*TEXT EXCERPT*.

════════════════

A compilation of settings, technologies, and techniques which I've found to be useful together.
This project is structured in such a way as to promote testability and maintainability when your application reaches a decent size. Additionally, I've included some of the common features that I always like to introduce into my web applications.
This solution can be opened in Visual Studio 2013. It is assumed that you have a SQL Server alias called "SampleDB" which points to a SQL Server that you have permissions to create databases on. EF should automatically generate the database for you. Set Sample.Web as your startup project and you can hit play in visual studio.
I like to think that what I have is onion architecture, but sometimes I muddle concerns from other patterns like "ports and adapters" or "hexagonal" architecture. The general idea is to layer your application in such a way that interfaces are relied upon and implementation is injected at runtime. In my version of onion architecture, we have the following layers:
- Domain: This is the core of your application. The Sample.Domain.* projects represent this concern, and are broken up into Model (business classes and objects), Interfaces (contracts for how to access and interact with those objects), and Logic (implementation of those interfaces). The Sample.Domain.* projects should only ever reference Sample.Infrastructure.Interfaces and Sample.Helpers.
- Sample.Helpers: This is where I put all my extension methods and utility classes that don't necessarily pertain to my domain model.
- Sample.Infrastructure: This is where external dependencies live, such as database access, external api consumption, configuration, etc. Interfaces are defined in Sample.Infrastructure.Interfaces, implementation is defined in the appropriate project, and implementation is injected via unity.

════════════════

*LISTED RECORDS*.
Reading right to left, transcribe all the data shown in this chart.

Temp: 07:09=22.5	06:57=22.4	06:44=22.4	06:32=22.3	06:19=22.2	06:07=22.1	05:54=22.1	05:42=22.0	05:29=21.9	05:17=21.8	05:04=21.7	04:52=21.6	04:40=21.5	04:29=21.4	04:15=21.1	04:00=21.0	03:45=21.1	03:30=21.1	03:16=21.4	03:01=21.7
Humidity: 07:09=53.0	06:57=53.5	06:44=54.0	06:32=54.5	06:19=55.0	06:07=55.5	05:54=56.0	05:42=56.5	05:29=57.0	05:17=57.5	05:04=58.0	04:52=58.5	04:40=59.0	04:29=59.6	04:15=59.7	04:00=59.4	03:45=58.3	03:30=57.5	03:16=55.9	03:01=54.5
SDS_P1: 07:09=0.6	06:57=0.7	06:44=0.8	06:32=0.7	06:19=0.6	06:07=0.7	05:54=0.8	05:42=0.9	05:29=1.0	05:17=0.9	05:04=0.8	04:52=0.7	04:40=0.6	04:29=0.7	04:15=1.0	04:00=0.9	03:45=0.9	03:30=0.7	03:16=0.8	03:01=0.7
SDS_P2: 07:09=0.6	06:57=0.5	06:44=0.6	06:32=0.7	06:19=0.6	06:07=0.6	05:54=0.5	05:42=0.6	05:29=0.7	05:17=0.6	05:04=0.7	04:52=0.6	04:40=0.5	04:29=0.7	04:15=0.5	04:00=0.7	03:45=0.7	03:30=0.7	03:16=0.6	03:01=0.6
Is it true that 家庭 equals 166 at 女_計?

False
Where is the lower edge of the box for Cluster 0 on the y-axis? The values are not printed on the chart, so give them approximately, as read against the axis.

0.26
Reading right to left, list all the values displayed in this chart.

════════════════

*REQUIRED ACTION*. In the project overview, what should the SQL Server alias called "SampleDB" point to? The rows are not needed for this exercise.

*ANSWER BOX*. A SQL Server that you have permissions to create databases on.